Schools may not indoctrinate students into particular
ideologies or silence teachers who wish to speak out on issues of public
concern. Any introduction of religion into schools violates the First
Amendment’s establishment clause. Unpopular speech may disrupt the functioning of
public schools, but radical and unpopular speech on a university campus
advances educational objectives and mission to engage in dynamic discussions. Hate
speech codes are found unconstitutional because they target disfavored speech
and reduce the flow of information and ideas. Punishing speech on the grounds
that they are unseemly or offensive are unconstitutional overbroad.
Key Definitions
Treason- The betrayal of one's own country by waging
war against it or by consciously or purposely acting to aid its enemies
http://legal-dictionary.thefreedictionary.com/treason
Chilling effect-
the discouragement of a constitutional right, especially free speech, by any
practice that creates uncertainty about the proper exercise of that right
Espionage- The act of securing information of a
military or political nature that a competing nation holds secret. It can
involve the analysis of diplomatic reports, publications, statistics, and
broadcasts, as well as spying, a clandestine activity carried out by an
individual or individuals working under secret identity to gather classified
information on behalf of another entity or nation.

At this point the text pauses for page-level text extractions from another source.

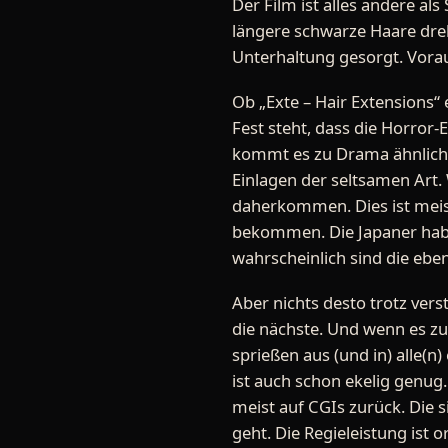
Der Film ist alles andere al
längere schwarze Haare dreh
Unterhaltung gesorgt. Vorau
Ob „Exte – Hair Extensions“ 
Fest steht, dass die Horror-
kommt es zu Drama ähnlich
Einlagen der seltsamen Art.
daherkommen. Dies ist meist
bekommen. Die Japaner habe
wahrscheinlich sind die eb
Aber nichts desto trotz vers
die nächste. Und wenn es zu
sprießen aus (und in) alle(n
ist auch schon ekelig genug.
meist auf CGIs zurück. Die 
geht. Die Regieleistung ist 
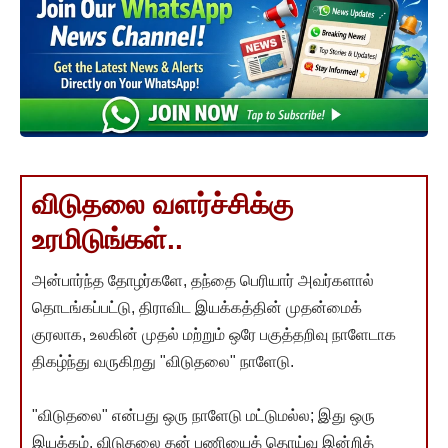
விடுதலை வளர்ச்சிக்கு
உரமிடுங்கள்..
அன்பார்ந்த தோழர்களே, தந்தை பெரியார் அவர்களால்
தொடங்கப்பட்டு, திராவிட இயக்கத்தின் முதன்மைக்
குரலாக, உலகின் முதல் மற்றும் ஒரே பகுத்தறிவு நாளேடாக
திகழ்ந்து வருகிறது "விடுதலை" நாளேடு.
"விடுதலை" என்பது ஒரு நாளேடு மட்டுமல்ல; இது ஒரு
இயக்கம். விடுதலை தன் பணியைத் தொய்வு இன்றித்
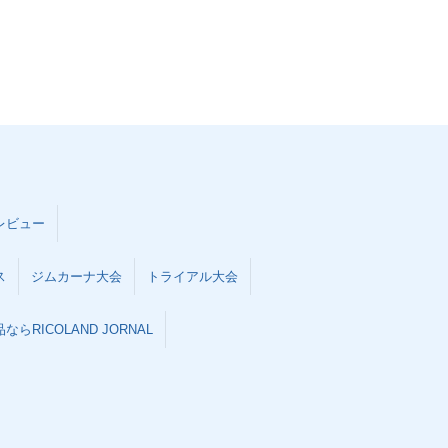
レビュー
ス
ジムカーナ大会
トライアル大会
らRICOLAND JORNAL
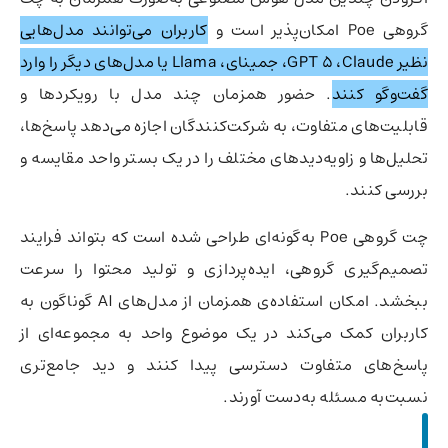
گروهی Poe امکان‌پذیر است و
کاربران می‌توانند مدل‌هایی
نظیر GPT 5 ،Claude، جمینای، Llama یا مدل‎‌های دیگر را وارد
گفت‌وگو کنند
. حضور همزمان چند مدل با رویکردها و
قابلیت‌های متفاوت، به شرکت‌کنندگان اجازه می‌دهد پاسخ‌ها،
تحلیل‌ها و زاویه‌دیدهای مختلف را در یک بستر واحد مقایسه و
بررسی کنند.
چت گروهی Poe به‌گونه‌ای طراحی شده است که بتواند فرایند
تصمیم‌گیری گروهی، ایده‌پردازی و تولید محتوا را سرعت
ببخشد. امکان استفاده‌ی همزمان از مدل‌های AI گوناگون به‌
کاربران کمک می‌کند در یک موضوع واحد به مجموعه‌ای از
پاسخ‌های متفاوت دسترسی پیدا کنند و دید جامع‌تری
نسبت‌به مسئله به‌دست آورند.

http://legal-dictionary.thefreedictionary.com/espionage
Orthodoxy- a
belief or a way of thinking that is accepted as true or correct
http://www.merriam-webster.com/dictionary/orthodoxy
Important Cases
Texas v. Johnson- flag
burning- symbolic speech and is protected under the First Amendment as long as
it does not hinder compelling interest or fail the Brandenburg test.
Tinker v Des Moines
Independent Community School District-black armbands-symbolic speech was
protected under the First Amendment and did not disrupt education. School
administrators did not have authority to control students’ silent political
expression unless it materially/substantially disrupted educational activities.
Virginia v. Black-
established punishable threats and rationale for punishment
Relevant Doctrine
The Brandenburg Test
Incitement test allows punishment of “advocacy of illegal
action” if speech is:
1. Directed
toward inciting
2. Immediate
violence or illegal action and
3. Is
likely to produce that action
Government may punish criticism of government or advocacy of
radical ideas only when speakers intentionally incite immediate illegal
activity.
Fighting Words
Under the Supreme Court’s fighting words doctrine, the First
Amendment does not protect words that:
1. Are
directed at an individual
2. That
automatically inflict emotional harm or trigger violence
Threat
A punishable threat exists if:
1. The
speaker intended the statement to be a threat; and
2. The
statement, taken in context, conveys the speaker’s intention to do bodily harm
to the target
Rationales for government punishment of truly threatening
speech include:
1. Protecting
individuals from the fear of violence
2. Protecting
society from the disruptive effects of violent threats
3. Pre-empting
the violence threatened by the speaker; and
4. Preventing
coercion of the target of threats
Questions/Concerns:
1. How can you measure the impact of hate speech?
2. If threats are vague but followed by a hate crime not committed by the speaker, are they punishable?